Why Apple Pay is different
Apple Pay is far from the first mobile payment system. Google Wallet was released in 2011, a collection of mobile phone companies back Softcard, and even PayPal targets mobile payments. However, none has gained wide adoption, and Apple Pay is clearly poised to shake things, for several reasons.

First is the usual attention that Apple pays to the entire user experience. With Google Wallet, you need to enter your card numbers by hand, either online or through the app. To make a payment, you need to use the app and unlock it with a passcode. Although Google Wallet can work with NFC, the actual implementation depends on the hardware and software combination of your Android phone. Even if your phone has NFC, if it doesn’t have a secure element too, you can’t use it for contactless payments. And if your phone does have a secure element, it may not be accessible to Google Wallet because it isn’t accessible to the NFC chipset or due to carrier restrictions.

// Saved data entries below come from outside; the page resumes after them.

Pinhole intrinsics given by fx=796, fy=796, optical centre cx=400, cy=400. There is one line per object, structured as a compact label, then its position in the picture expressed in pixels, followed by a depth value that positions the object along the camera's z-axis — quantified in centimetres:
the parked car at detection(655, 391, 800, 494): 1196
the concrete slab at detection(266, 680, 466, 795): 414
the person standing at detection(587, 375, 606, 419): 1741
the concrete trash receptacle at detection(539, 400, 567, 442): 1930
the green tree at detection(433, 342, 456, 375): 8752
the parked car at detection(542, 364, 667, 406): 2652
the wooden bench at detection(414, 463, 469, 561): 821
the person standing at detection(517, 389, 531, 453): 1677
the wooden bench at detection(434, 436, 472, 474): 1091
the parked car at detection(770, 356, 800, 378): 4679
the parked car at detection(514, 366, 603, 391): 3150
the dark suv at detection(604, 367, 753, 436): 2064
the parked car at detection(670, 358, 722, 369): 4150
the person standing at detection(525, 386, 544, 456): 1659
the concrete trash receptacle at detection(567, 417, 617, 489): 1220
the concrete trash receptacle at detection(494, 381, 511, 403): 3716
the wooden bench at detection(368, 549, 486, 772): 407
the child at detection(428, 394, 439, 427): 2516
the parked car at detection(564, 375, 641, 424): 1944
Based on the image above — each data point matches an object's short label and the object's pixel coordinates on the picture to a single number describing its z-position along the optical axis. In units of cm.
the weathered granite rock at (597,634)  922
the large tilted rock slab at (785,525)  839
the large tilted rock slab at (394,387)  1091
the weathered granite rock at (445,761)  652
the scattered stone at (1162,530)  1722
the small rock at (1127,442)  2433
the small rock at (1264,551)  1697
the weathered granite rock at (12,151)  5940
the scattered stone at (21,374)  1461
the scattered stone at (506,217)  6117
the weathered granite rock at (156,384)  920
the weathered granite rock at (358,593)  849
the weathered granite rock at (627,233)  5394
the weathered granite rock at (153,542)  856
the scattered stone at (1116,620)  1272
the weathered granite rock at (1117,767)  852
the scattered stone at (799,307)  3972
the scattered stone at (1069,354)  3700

Those same mobile phone carriers are the ones backing the competing Softcard product, and they haven’t seemed very supportive of Google. Also, Google stores your card on its own servers and mediates and records all transactions with the payment networks. (Wallet issues a virtual prepaid card to the device). Google protects this with its privacy policy, but the company still has full records of all of your transactions. Softcard is also an app, only works on approved phone models, and is carrier-specific. The carriers back Softcard, in part, so they can track your purchases and use that information for their own purposes.
By contrast, Apple Pay works with every new iPhone and Apple Watch. Apple doesn’t track your transactions, and your privacy is protected even from the merchants.

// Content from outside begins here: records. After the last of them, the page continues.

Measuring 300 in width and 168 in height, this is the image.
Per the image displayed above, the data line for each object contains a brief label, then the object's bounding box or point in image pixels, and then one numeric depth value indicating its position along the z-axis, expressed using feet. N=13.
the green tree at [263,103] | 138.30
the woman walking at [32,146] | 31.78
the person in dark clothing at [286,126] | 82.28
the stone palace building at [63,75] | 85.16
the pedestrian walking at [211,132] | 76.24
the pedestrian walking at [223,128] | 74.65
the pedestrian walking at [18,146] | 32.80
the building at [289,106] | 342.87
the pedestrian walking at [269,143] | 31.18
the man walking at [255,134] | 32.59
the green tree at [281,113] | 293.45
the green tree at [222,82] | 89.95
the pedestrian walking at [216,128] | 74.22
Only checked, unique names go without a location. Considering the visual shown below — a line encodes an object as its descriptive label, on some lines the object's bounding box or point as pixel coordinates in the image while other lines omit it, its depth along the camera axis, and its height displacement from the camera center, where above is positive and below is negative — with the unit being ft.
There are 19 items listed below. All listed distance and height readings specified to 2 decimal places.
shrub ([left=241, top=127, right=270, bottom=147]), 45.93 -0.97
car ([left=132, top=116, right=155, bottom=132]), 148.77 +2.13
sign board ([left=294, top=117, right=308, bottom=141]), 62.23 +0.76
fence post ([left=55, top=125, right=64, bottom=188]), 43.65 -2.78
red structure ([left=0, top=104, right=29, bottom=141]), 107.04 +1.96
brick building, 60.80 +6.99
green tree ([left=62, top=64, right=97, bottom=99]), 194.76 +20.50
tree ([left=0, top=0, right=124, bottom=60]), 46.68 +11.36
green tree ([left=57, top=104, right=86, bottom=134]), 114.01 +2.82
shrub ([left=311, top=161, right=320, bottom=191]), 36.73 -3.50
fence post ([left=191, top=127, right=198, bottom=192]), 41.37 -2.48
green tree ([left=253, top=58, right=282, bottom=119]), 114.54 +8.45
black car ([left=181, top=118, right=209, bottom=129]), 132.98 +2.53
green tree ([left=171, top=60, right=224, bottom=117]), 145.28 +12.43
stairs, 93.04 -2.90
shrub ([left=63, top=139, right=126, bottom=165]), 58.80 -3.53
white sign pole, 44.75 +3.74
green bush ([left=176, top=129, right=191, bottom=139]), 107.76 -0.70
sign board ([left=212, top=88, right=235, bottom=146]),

But aside from the technical differences, Apple is in a unique position due to its business model. It doesn’t want or need to track transactions. It doesn’t want or need to be the payment processor. It isn’t restricted by carrier agreements, since it fully controls the hardware. Google, although first to the market by a matter of years, is still hamstrung by device manufacturers and carriers. Softcard is hamstrung by the usual greed and idiocy of mobile phone providers. PayPal has no footprint on devices.

This is a long-term investment by Apple, and possibly one of the most important since it first built the iTunes Store. Apple is putting its muscle behind improving the user experience of making payments, and using that to sell more devices. It won’t make much directly from Apple Pay now. But as more people use supported devices and push more merchants to support the user experience, odds are that those small per-transaction fees will grow into a significant source of revenue.

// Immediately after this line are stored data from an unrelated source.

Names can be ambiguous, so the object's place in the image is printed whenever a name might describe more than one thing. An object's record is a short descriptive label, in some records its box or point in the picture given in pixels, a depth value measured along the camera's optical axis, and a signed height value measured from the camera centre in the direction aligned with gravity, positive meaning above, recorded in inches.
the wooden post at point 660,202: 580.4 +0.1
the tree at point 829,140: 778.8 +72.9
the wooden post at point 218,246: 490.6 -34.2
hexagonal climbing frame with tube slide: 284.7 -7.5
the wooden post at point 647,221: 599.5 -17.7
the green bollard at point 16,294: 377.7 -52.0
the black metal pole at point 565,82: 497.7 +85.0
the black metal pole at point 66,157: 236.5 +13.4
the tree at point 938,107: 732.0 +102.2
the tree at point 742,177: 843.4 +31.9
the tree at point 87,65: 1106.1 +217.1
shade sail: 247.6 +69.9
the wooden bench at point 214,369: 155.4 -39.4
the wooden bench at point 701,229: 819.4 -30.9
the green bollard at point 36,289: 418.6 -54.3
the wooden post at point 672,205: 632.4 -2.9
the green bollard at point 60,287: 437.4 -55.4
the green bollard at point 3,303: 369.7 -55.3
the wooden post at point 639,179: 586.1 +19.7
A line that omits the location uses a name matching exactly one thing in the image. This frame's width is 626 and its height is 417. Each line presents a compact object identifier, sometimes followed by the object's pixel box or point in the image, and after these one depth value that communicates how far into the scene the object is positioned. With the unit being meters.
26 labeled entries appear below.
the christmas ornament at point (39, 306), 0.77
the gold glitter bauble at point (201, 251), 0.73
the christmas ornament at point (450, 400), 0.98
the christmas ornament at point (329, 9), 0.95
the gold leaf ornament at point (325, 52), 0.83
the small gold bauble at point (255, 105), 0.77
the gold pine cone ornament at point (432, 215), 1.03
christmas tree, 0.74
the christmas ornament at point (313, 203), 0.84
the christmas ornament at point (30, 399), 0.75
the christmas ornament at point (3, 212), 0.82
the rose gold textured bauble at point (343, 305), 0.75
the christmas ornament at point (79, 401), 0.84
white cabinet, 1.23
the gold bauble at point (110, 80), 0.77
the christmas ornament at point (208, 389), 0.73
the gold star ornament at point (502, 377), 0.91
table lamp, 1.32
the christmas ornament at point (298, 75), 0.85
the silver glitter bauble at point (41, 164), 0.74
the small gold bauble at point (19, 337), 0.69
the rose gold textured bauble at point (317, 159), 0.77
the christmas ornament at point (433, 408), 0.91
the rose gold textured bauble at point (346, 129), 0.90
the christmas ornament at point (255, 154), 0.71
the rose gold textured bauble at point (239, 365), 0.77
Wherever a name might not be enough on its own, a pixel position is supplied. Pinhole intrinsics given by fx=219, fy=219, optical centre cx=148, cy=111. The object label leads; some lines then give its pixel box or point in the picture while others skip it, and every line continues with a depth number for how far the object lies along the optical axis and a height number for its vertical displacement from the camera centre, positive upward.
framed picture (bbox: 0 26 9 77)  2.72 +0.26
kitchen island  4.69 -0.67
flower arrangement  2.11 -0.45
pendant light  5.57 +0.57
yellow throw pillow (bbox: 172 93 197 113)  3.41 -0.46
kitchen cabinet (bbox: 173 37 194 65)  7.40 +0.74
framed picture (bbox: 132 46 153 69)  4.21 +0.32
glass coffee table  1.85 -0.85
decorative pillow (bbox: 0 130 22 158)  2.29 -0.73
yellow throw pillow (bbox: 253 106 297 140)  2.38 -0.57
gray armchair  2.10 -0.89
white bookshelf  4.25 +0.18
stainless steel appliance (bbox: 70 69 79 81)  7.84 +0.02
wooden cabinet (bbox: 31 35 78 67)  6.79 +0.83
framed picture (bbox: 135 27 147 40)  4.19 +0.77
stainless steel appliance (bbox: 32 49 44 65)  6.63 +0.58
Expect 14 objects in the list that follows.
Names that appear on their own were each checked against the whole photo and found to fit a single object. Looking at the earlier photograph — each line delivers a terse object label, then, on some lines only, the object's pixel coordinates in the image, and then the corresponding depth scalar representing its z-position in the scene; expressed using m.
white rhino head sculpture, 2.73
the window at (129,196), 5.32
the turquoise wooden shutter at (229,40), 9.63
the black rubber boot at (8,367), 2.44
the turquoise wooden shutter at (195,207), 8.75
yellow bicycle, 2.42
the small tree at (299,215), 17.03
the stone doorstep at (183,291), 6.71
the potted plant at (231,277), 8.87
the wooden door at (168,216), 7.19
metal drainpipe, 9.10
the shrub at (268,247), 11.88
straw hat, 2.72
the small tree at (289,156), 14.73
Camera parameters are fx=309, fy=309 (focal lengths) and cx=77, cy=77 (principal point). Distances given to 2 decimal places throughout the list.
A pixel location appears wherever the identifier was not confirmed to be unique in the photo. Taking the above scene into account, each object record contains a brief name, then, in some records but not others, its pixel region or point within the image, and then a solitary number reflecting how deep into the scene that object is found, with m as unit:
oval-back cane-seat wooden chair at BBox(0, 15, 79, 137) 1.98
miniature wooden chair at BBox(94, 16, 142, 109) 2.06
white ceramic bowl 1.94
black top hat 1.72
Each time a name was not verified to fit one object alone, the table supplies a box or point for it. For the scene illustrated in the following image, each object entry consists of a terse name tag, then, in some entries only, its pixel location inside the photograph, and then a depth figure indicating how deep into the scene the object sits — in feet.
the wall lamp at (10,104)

Using systems like Apple Pay also reduces merchant risk. You might not know it, but merchants pay the costs of fraudulent purchases, and online providers pay higher per-transaction fees due to the higher risk of not seeing the card. Issuing banks pay the costs of re-issuing compromised cards. (You’ll notice VISA, MasterCard, and American Express don’t seem to pay much of anything.) No wonder merchants and card issuers like Apple Pay: it reduces their risks and costs.
Apple Pay is simply more secure for merchants and payment networks, and more private for consumers. Better user experience, better security, and better privacy, all backed with a business model that makes sense for nearly everyone involved (except merchants and carriers who want to track your behavior): I think we can see where this is headed.